As with document classification, our model needs to take input sequences of a fixed length. To get around this we do a couple of different steps.

- Find the length of the longest sequence in the batch
- Pad shorter sequences to the max length using an arbitrary token like <PAD>
- Give the <PAD> token a new label ```-1``` to differentiate it from the other labels

In [70]:
# compute length of longest sentence in batch
batch_max_len = max([len(s) for s in batch_tok_idx])

Q: Can you figure out the logic of what is happening in the next two cells?

In [72]:
batch_input = vocab["PAD"] * np.ones((batch_size, batch_max_len))
#vocab["PAD"] is an integer. Specifically, 400001 in this case.
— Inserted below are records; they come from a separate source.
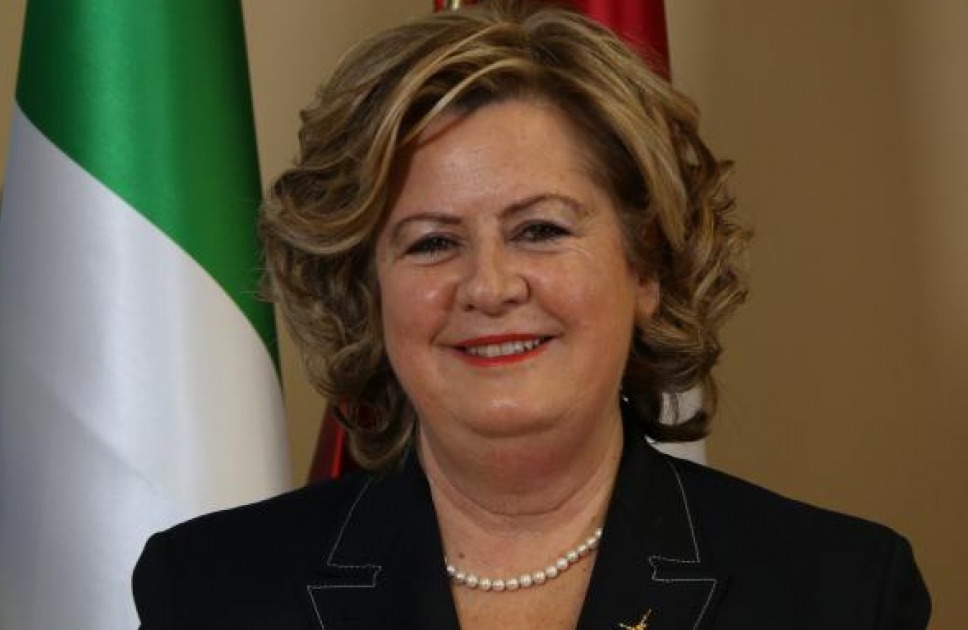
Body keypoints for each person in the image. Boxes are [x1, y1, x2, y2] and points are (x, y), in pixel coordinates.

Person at [132, 2, 930, 628]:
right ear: (366, 291)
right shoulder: (211, 588)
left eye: (540, 230)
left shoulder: (837, 590)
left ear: (646, 266)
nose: (489, 287)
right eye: (432, 242)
It is multiplied by an array of 1's, with 32 rows and max sequence length columns.

batch_labels = -1 * np.ones((batch_size, batch_max_len))
# Same here, only we're multiplying with -1.
print(batch_input)
print(batch_labels)


[[400001. 400001. 400001. ... 400001. 400001. 400001.]
 [400001. 400001. 400001. ... 400001. 400001. 400001.]
 [400001. 400001. 400001. ... 400001. 400001. 400001.]
 ...
 [400001. 400001. 400001. ... 400001. 400001. 400001.]
 [400001. 400001. 400001. ... 400001. 400001. 400001.]
 [400001. 400001. 400001. ... 400001. 400001. 400001.]]
[[-1. -1. -1. ... -1. -1. -1.]
 [-1. -1. -1. ... -1. -1. -1.]
 [-1. -1. -1. ... -1. -1. -1.]
 ...
 [-1. -1. -1. ... -1. -1. -1.]
 [-1. -1. -1. ... -1. -1. -1.]
 [-1. -1. -1. ... -1. -1. -1.]]


In [26]:
# copy the data to the numpy array
for i in range(batch_size): # For 0, 1, 2, ..., 31
    tok_idx = batch_tok_idx[i] # Token indexes from the i'th sequence in the batch.
    tags = batch_tags[i] # Token tags for the i'th sequence in the batch.
    size = len(tok_idx) # Length of token indexes = length of sequence.
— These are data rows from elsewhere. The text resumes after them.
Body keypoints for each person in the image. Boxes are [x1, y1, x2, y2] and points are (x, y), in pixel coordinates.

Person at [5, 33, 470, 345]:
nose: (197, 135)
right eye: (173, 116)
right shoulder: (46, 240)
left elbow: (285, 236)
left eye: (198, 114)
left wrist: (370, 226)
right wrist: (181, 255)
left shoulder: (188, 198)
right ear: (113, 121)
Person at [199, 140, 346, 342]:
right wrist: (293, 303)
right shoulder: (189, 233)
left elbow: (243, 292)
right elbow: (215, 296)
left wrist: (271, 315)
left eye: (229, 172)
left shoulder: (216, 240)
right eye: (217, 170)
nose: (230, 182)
    batch_input[i][:size] = tok_idx # The batch_input's i'th row (sequence) is filled up with token indexes, until there are no more.
    batch_labels[i][:size] = tags # Same with batch labels.
    # The rest are "PAD" indexed and -1 labelled (-1 in ner-tags means pad, based on our current definitions)
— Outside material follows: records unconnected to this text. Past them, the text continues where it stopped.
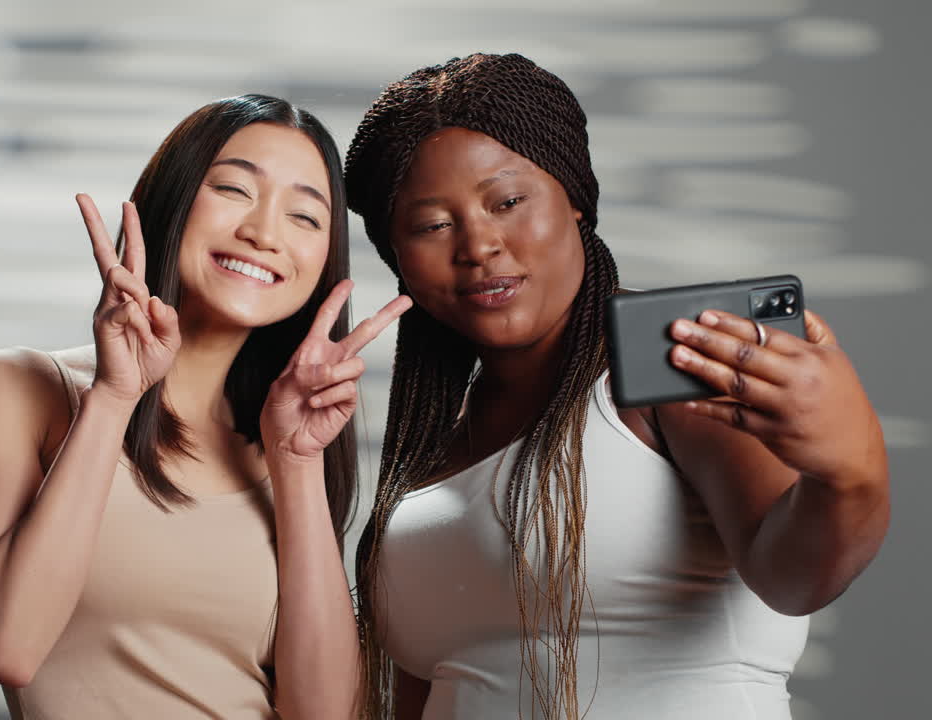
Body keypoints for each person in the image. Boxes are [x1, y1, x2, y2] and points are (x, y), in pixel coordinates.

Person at [343, 54, 890, 720]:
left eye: (508, 201)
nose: (478, 244)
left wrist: (851, 472)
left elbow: (795, 576)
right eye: (432, 225)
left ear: (574, 197)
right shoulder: (429, 452)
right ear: (395, 254)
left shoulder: (675, 366)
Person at [0, 93, 410, 719]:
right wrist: (114, 397)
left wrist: (297, 463)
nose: (263, 233)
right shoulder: (19, 387)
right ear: (174, 200)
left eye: (304, 216)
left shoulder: (285, 444)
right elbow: (10, 645)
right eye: (234, 191)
The last step is to conver the arrays into ```pytorch``` tensors, ready for the NN model.

In [27]:
# since all data are indices, we convert them to torch LongTensors (integers)
batch_input, batch_labels = torch.LongTensor(batch_input), torch.LongTensor(
    batch_labels
)

With our data now batched and processed, we want to run it through our RNN the same way as when we trained a clasifier. Note that this cell is incomplete and won't yet run; that's part of the assignment!

Q: Why is ```output_dim = num_classes + 1```?

In [None]:
import imp
import src.LSTM as LSTM
imp.reload(LSTM)
from src.LSTM import RNN


# CREATE MODEL
model = RNN(
    embedding_layer=embedding_layer, output_dim = num_classes + 1, hidden_dim_size = 256
)

# FORWARD PASS
X = batch_input
y = model(X)

loss = model.loss_fn(outputs=y, labels=batch_labels)

# etc, etc



## 3. Creating an LSTM with ```pytorch```

In the file [LSTM.py](../src/LSTM.py), I've aready created an LSTM for you using ```pytorch```. Take some time to read through the code and make sure you understand how it's built up.

Some questions for you to discuss in groups:

- How is an LSTM layer created using ```pytorch```? How does the code compare to the classifier code you wrote last week?
- What's going on with that weird bit that says ```@staticmethod```?
  - [This might help](https://realpython.com/instance-class-and-static-methods-demystified/).
- On the forward pass, we use ```log_softmax()``` to make output predictions. What is this, and how does it relate to the output from the sigmoid function that we used in the document classification?
- How would we make this LSTM model *bidirectional* - i.e. make it a Bi-LSTM? 
  - Hint: Check the documentation for the LSTM layer on the ```pytorch``` website.